Il Tribunale ha anzitutto verificato i presupposti dell’azione. L’accertamento del passaggio in giudicato della sentenza ottemperanda risulta attestato dalla dichiarazione rilasciata dal competente ufficio il 3 aprile 2026; la notifica al Ministero e il decorso del termine dilatorio di cui all’art. 14 del D.L. n. 669/1996 sono parimenti dimostrati. L’azione è dunque ammissibile.

Nessun dubbio sussiste, per il Collegio, sull’appartenenza del provvedimento ottemperando — una sentenza del giudice ordinario passata in giudicato — nel novero dei titoli azionabili con l’ottemperanza ai sensi dell’art. 112, comma 1, lett. c), cod. proc. amm. Il rimedio è previsto proprio al fine di ottenere l’adempimento dell’obbligo della pubblica Amministrazione di conformarsi al giudicato per quanto riguarda il caso deciso.
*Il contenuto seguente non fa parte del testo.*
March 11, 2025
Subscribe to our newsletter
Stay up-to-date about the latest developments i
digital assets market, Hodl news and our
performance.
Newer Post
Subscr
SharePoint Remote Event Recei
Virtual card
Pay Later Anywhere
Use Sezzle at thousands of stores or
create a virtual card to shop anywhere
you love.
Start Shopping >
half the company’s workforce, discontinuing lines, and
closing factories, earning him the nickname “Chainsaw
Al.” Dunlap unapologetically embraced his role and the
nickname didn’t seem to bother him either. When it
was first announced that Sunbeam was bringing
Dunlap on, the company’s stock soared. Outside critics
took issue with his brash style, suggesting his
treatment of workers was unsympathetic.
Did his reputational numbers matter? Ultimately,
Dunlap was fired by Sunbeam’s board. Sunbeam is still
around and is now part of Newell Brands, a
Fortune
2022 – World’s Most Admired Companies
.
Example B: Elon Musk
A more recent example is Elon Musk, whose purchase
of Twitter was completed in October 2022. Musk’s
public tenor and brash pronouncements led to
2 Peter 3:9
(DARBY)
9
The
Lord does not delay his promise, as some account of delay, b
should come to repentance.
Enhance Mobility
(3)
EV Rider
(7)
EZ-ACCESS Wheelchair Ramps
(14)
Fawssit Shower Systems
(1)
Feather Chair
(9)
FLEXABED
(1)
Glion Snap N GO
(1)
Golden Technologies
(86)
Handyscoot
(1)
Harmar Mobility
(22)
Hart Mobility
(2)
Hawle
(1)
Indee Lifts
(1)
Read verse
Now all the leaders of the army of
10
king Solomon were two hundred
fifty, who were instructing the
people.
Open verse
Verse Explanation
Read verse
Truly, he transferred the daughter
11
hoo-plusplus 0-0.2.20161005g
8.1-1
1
Nel merito il ricorso è fondato: l’Amministrazione intimata non ha fornito alcun elemento volto a dimostrare l’adempimento di quanto impostole dal giudicato. Il Tribunale ha quindi ordinato al Ministero di dare attuazione alla sentenza, con il pagamento della somma dovuta a titolo di compenso individuale accessorio, oltre interessi legali, nel termine ultimativo di sessanta giorni dalla notifica o dalla comunicazione della decisione.

In conformità alle richieste del ricorrente, il Collegio ha nominato sin da ora un commissario ad acta, individuato nel Direttore generale della competente Direzione generale, con facoltà di delega e subdelega, destinato ad attivarsi su istanza di parte in caso di vana scadenza del termine. Proprio in ragione di tale nomina il Tribunale non ha ravvisato, allo stato, i presupposti per la penalità di mora di cui all’art. 114, comma 4, lett. e), cod. proc. amm., restando salva la possibilità di una diversa valutazione su apposita nuova istanza nel caso di mancata collaborazione dell’Amministrazione debitrice. Le spese del giudizio seguono la soccombenza, con distrazione in favore del procuratore antistatario.

Nota della Redazione

Ogni decisione citata è verificata sul provvedimento originale. Quando il documento può essere legittimamente ripubblicato senza esporre dati personali, mettiamo a disposizione anche il testo integrale.